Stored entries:

-- BEGIN --

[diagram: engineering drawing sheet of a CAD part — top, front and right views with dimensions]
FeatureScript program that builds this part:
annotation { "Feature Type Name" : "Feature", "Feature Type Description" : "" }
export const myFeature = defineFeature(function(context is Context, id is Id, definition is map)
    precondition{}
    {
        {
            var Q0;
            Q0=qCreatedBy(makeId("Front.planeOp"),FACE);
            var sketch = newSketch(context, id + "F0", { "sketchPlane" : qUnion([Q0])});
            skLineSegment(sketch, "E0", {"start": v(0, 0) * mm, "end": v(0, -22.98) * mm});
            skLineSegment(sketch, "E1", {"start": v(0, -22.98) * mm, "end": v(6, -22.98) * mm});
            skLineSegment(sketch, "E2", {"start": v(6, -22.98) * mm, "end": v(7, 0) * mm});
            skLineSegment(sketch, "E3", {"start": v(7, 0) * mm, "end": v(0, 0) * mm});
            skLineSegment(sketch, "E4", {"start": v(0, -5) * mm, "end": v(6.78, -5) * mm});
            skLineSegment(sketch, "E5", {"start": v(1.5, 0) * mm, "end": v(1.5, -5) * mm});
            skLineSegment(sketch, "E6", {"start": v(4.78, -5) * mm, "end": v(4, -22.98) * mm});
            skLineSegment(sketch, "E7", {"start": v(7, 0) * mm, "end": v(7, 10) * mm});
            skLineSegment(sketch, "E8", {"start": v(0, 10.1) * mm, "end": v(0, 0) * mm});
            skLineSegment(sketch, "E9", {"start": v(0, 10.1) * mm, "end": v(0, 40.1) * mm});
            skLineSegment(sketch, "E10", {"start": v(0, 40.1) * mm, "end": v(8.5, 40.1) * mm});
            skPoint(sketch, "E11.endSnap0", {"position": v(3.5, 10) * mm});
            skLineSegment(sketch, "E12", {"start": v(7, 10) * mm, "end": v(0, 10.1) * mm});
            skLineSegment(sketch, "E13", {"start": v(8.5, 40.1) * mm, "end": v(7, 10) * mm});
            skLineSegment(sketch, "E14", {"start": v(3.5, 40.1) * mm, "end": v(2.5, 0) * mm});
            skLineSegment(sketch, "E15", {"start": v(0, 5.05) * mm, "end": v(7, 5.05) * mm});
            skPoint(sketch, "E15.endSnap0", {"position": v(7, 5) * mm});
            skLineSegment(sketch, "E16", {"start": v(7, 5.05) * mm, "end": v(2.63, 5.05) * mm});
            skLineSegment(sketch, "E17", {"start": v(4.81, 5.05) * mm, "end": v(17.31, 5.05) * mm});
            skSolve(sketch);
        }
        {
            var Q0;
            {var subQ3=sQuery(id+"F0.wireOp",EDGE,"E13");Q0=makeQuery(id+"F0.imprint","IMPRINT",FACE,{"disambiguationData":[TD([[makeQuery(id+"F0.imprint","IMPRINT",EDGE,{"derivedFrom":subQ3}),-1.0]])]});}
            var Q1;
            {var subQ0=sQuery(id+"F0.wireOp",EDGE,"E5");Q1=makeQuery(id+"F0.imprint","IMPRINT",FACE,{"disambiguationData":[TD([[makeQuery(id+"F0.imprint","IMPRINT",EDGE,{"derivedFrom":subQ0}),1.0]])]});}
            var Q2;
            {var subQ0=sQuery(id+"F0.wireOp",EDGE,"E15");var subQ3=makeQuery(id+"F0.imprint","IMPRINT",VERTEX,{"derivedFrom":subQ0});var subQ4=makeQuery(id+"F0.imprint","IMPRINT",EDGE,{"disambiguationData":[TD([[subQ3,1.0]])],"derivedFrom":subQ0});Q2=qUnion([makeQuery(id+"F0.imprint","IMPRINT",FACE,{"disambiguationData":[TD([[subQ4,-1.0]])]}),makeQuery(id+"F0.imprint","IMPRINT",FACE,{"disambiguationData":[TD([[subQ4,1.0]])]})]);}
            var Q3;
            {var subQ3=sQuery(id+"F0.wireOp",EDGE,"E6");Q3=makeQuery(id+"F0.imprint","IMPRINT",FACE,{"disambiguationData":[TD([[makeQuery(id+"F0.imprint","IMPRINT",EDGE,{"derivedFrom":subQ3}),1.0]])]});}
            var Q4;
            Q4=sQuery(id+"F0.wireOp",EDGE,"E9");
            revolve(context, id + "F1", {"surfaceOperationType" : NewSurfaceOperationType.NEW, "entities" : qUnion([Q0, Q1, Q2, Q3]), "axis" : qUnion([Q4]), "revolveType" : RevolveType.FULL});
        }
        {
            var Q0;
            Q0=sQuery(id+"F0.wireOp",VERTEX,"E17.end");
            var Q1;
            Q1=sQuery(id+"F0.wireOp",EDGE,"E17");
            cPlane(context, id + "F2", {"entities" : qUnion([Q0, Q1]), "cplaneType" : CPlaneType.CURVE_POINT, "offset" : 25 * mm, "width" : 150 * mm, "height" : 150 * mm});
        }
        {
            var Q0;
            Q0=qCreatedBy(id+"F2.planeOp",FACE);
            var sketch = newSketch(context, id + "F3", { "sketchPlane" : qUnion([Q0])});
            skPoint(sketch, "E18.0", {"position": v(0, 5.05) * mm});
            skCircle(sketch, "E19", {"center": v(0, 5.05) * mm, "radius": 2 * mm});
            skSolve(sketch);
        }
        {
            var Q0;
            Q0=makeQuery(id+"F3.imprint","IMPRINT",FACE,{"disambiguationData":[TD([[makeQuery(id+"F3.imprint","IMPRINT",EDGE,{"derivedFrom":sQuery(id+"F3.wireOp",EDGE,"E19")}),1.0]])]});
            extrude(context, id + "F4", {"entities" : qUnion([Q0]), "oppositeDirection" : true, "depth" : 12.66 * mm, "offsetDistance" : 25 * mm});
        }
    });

-- END --

### TASK STATEMENT:
Update the records by replacing "myFeature" with "buildPart" and leave every other part unchanged.

### TASK SOLUTION:
[diagram: engineering drawing sheet of a CAD part — top, front and right views with dimensions]
FeatureScript program that builds this part:
annotation { "Feature Type Name" : "Feature", "Feature Type Description" : "" }
export const buildPart = defineFeature(function(context is Context, id is Id, definition is map)
    precondition{}
    {
        {
            var Q0;
            Q0=qCreatedBy(makeId("Front.planeOp"),FACE);
            var sketch = newSketch(context, id + "F0", { "sketchPlane" : qUnion([Q0])});
            skLineSegment(sketch, "E0", {"start": v(0, 0) * mm, "end": v(0, -22.98) * mm});
            skLineSegment(sketch, "E1", {"start": v(0, -22.98) * mm, "end": v(6, -22.98) * mm});
            skLineSegment(sketch, "E2", {"start": v(6, -22.98) * mm, "end": v(7, 0) * mm});
            skLineSegment(sketch, "E3", {"start": v(7, 0) * mm, "end": v(0, 0) * mm});
            skLineSegment(sketch, "E4", {"start": v(0, -5) * mm, "end": v(6.78, -5) * mm});
            skLineSegment(sketch, "E5", {"start": v(1.5, 0) * mm, "end": v(1.5, -5) * mm});
            skLineSegment(sketch, "E6", {"start": v(4.78, -5) * mm, "end": v(4, -22.98) * mm});
            skLineSegment(sketch, "E7", {"start": v(7, 0) * mm, "end": v(7, 10) * mm});
            skLineSegment(sketch, "E8", {"start": v(0, 10.1) * mm, "end": v(0, 0) * mm});
            skLineSegment(sketch, "E9", {"start": v(0, 10.1) * mm, "end": v(0, 40.1) * mm});
            skLineSegment(sketch, "E10", {"start": v(0, 40.1) * mm, "end": v(8.5, 40.1) * mm});
            skPoint(sketch, "E11.endSnap0", {"position": v(3.5, 10) * mm});
            skLineSegment(sketch, "E12", {"start": v(7, 10) * mm, "end": v(0, 10.1) * mm});
            skLineSegment(sketch, "E13", {"start": v(8.5, 40.1) * mm, "end": v(7, 10) * mm});
            skLineSegment(sketch, "E14", {"start": v(3.5, 40.1) * mm, "end": v(2.5, 0) * mm});
            skLineSegment(sketch, "E15", {"start": v(0, 5.05) * mm, "end": v(7, 5.05) * mm});
            skPoint(sketch, "E15.endSnap0", {"position": v(7, 5) * mm});
            skLineSegment(sketch, "E16", {"start": v(7, 5.05) * mm, "end": v(2.63, 5.05) * mm});
            skLineSegment(sketch, "E17", {"start": v(4.81, 5.05) * mm, "end": v(17.31, 5.05) * mm});
            skSolve(sketch);
        }
        {
            var Q0;
            {var subQ3=sQuery(id+"F0.wireOp",EDGE,"E13");Q0=makeQuery(id+"F0.imprint","IMPRINT",FACE,{"disambiguationData":[TD([[makeQuery(id+"F0.imprint","IMPRINT",EDGE,{"derivedFrom":subQ3}),-1.0]])]});}
            var Q1;
            {var subQ0=sQuery(id+"F0.wireOp",EDGE,"E5");Q1=makeQuery(id+"F0.imprint","IMPRINT",FACE,{"disambiguationData":[TD([[makeQuery(id+"F0.imprint","IMPRINT",EDGE,{"derivedFrom":subQ0}),1.0]])]});}
            var Q2;
            {var subQ0=sQuery(id+"F0.wireOp",EDGE,"E15");var subQ3=makeQuery(id+"F0.imprint","IMPRINT",VERTEX,{"derivedFrom":subQ0});var subQ4=makeQuery(id+"F0.imprint","IMPRINT",EDGE,{"disambiguationData":[TD([[subQ3,1.0]])],"derivedFrom":subQ0});Q2=qUnion([makeQuery(id+"F0.imprint","IMPRINT",FACE,{"disambiguationData":[TD([[subQ4,-1.0]])]}),makeQuery(id+"F0.imprint","IMPRINT",FACE,{"disambiguationData":[TD([[subQ4,1.0]])]})]);}
            var Q3;
            {var subQ3=sQuery(id+"F0.wireOp",EDGE,"E6");Q3=makeQuery(id+"F0.imprint","IMPRINT",FACE,{"disambiguationData":[TD([[makeQuery(id+"F0.imprint","IMPRINT",EDGE,{"derivedFrom":subQ3}),1.0]])]});}
            var Q4;
            Q4=sQuery(id+"F0.wireOp",EDGE,"E9");
            revolve(context, id + "F1", {"surfaceOperationType" : NewSurfaceOperationType.NEW, "entities" : qUnion([Q0, Q1, Q2, Q3]), "axis" : qUnion([Q4]), "revolveType" : RevolveType.FULL});
        }
        {
            var Q0;
            Q0=sQuery(id+"F0.wireOp",VERTEX,"E17.end");
            var Q1;
            Q1=sQuery(id+"F0.wireOp",EDGE,"E17");
            cPlane(context, id + "F2", {"entities" : qUnion([Q0, Q1]), "cplaneType" : CPlaneType.CURVE_POINT, "offset" : 25 * mm, "width" : 150 * mm, "height" : 150 * mm});
        }
        {
            var Q0;
            Q0=qCreatedBy(id+"F2.planeOp",FACE);
            var sketch = newSketch(context, id + "F3", { "sketchPlane" : qUnion([Q0])});
            skPoint(sketch, "E18.0", {"position": v(0, 5.05) * mm});
            skCircle(sketch, "E19", {"center": v(0, 5.05) * mm, "radius": 2 * mm});
            skSolve(sketch);
        }
        {
            var Q0;
            Q0=makeQuery(id+"F3.imprint","IMPRINT",FACE,{"disambiguationData":[TD([[makeQuery(id+"F3.imprint","IMPRINT",EDGE,{"derivedFrom":sQuery(id+"F3.wireOp",EDGE,"E19")}),1.0]])]});
            extrude(context, id + "F4", {"entities" : qUnion([Q0]), "oppositeDirection" : true, "depth" : 12.66 * mm, "offsetDistance" : 25 * mm});
        }
    });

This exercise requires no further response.